[背景]

　各種進行性腎障害に共通する病態修飾因子として、タンパク尿の存在とともに尿細管間質領域における慢性低酸素の存在が推定されている。この仮説はヒトや実験動物での腎障害の程度が、傍尿細管微小血管の脱落と相関するという所見や血管保護・新生を標的とした実験的治療が腎障害を改善するといった実験的試みによって幅広く支持されている。しかしながら、実際に尿細管間質での酸素化を評価した報告は少なく、その結論も一定の見解を得るに至っていない。以上の観点から、個体の低酸素状態を細胞レベルで検出する遺伝子改変ラットを作製し、puromycin腎症と5/6腎摘モデルにて尿細管間質の低酸素を検出した。

　哺乳類細胞には低酸素環境に順応するための機構が数多く存在し、分子レベルでは遺伝子転写レベルでのerythropoietin(Epo)、vascular endothelial growth factor (VEGF)、解糖系酵素の発現誘導が知られている。

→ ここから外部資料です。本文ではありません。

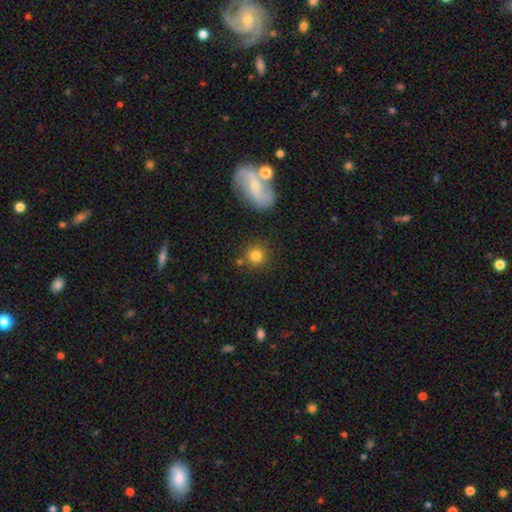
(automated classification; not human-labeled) Smooth or featured? Predicted: smooth (p=0.80). How rounded? Predicted: round (p=0.92). Merging? Predicted: none (p=0.79).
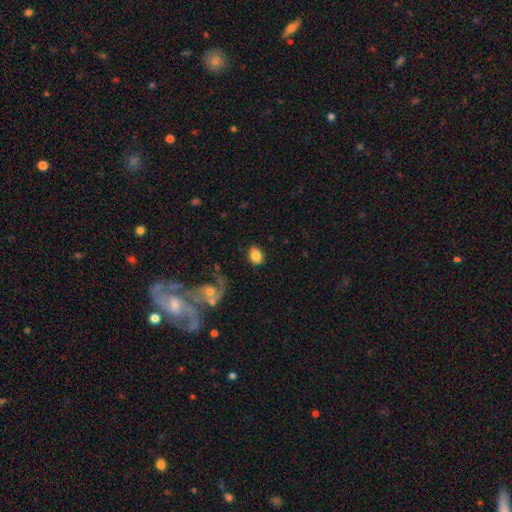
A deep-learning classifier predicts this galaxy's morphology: smooth-or-featured: smooth: 79% | featured or disk: 13% | star or artifact: 8%
  how-rounded: in between: 60% | round: 39% | cigar-shaped: 1%
  merging: none: 71% | minor disturbance: 16% | major disturbance: 7% | merger: 6%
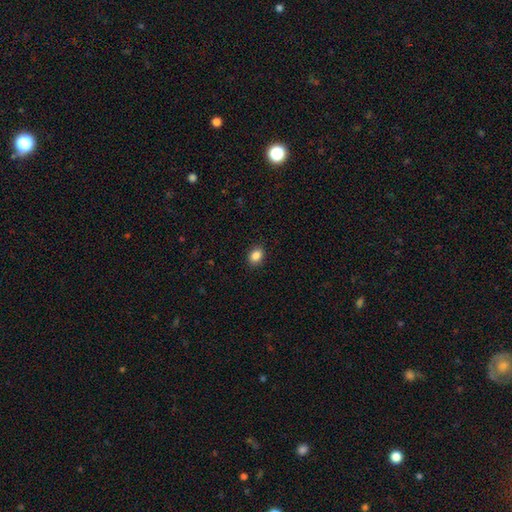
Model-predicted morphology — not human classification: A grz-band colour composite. It shows a smooth galaxy with no disk features (87%) that is in between round and cigar-shaped (69%). Merging: none (89%).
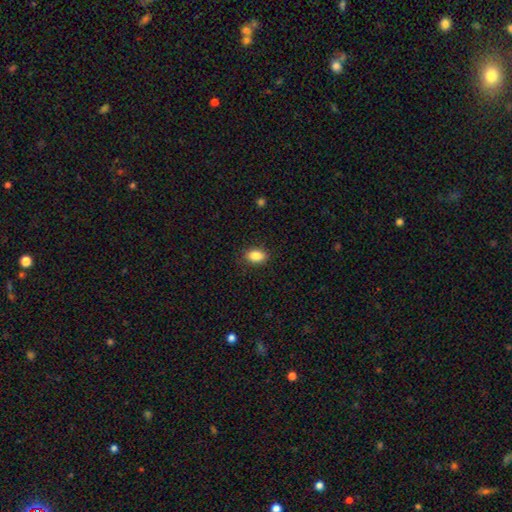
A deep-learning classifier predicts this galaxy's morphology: type=smooth (86%); roundness=in between (83%); merging=none (87%).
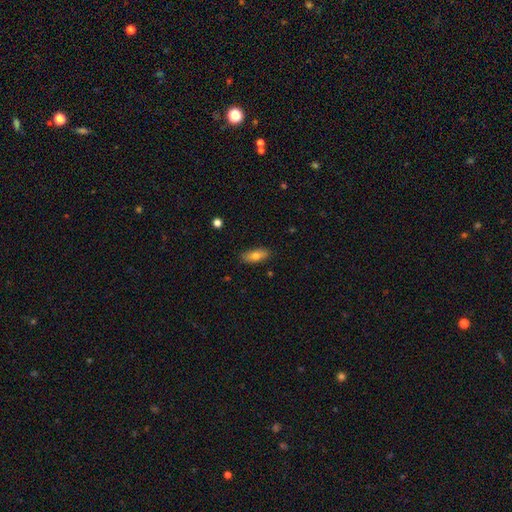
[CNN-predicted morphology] A smooth galaxy with no disk features (73%) that is in between round and cigar-shaped (78%). Merging: none (86%).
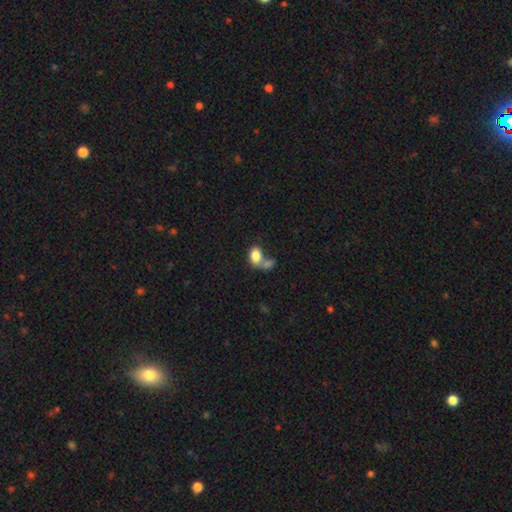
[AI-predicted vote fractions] Overall: smooth (81%). How rounded: in between (83%). Merging: merger (53%; none 28%).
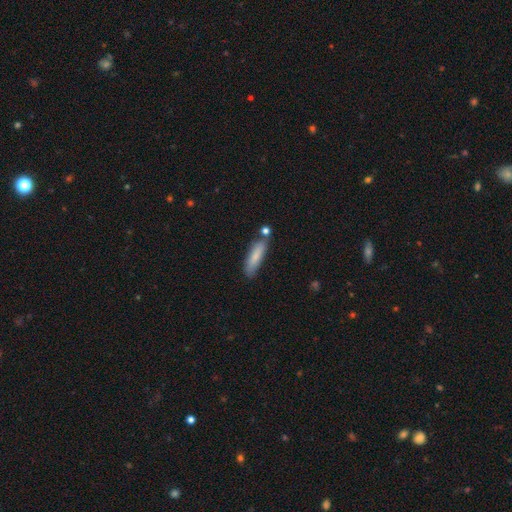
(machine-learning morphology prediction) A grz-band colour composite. It shows a smooth galaxy with no disk features (80%) that is cigar-shaped (67%). Merging: none (70%).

Hypoxia-inducible factor-1 (HIF-1)は、上記遺伝子発現を低酸素環境下で正に調節する最も重要な転写因子の一つである。HIF-1はαおよびβ鎖からなるヘテロニ量体で、basic helix-loop-helix (bHLH) スーパーファミリーに属する。全身にてubiquitousに発現しており、そのα鎖は通常酸素濃度下では速やかにユビキチン分解をうけているが、一旦低酸素にさらされると、HIF-1αは分解を逃れ、恒常的に発現しているβ鎖と結合し、当該遺伝子のエンハンサーに存在するcis- コンセンサスHIF-1-結合部位(hypoxia-responsive element (HRE))と結合することで遺伝子転写を正に制御する。近年の分子生物学研究において、HIF-1の低酸素依存性発現調節のメカニズムがより明らかとなった。通常酸素濃度下では、HIF-1αはそのoxygen-dependent degradation domain に存在するprolyl残基において hydroxylationを受け、von Hipped-Lindau protein (pVHL)との会合を誘導し、 ユビキチン分解に至ることが解明され、HIFによって行われる転写調節が極めて低酸素依存性であり、特異的なメカニズムであることも分かってきた。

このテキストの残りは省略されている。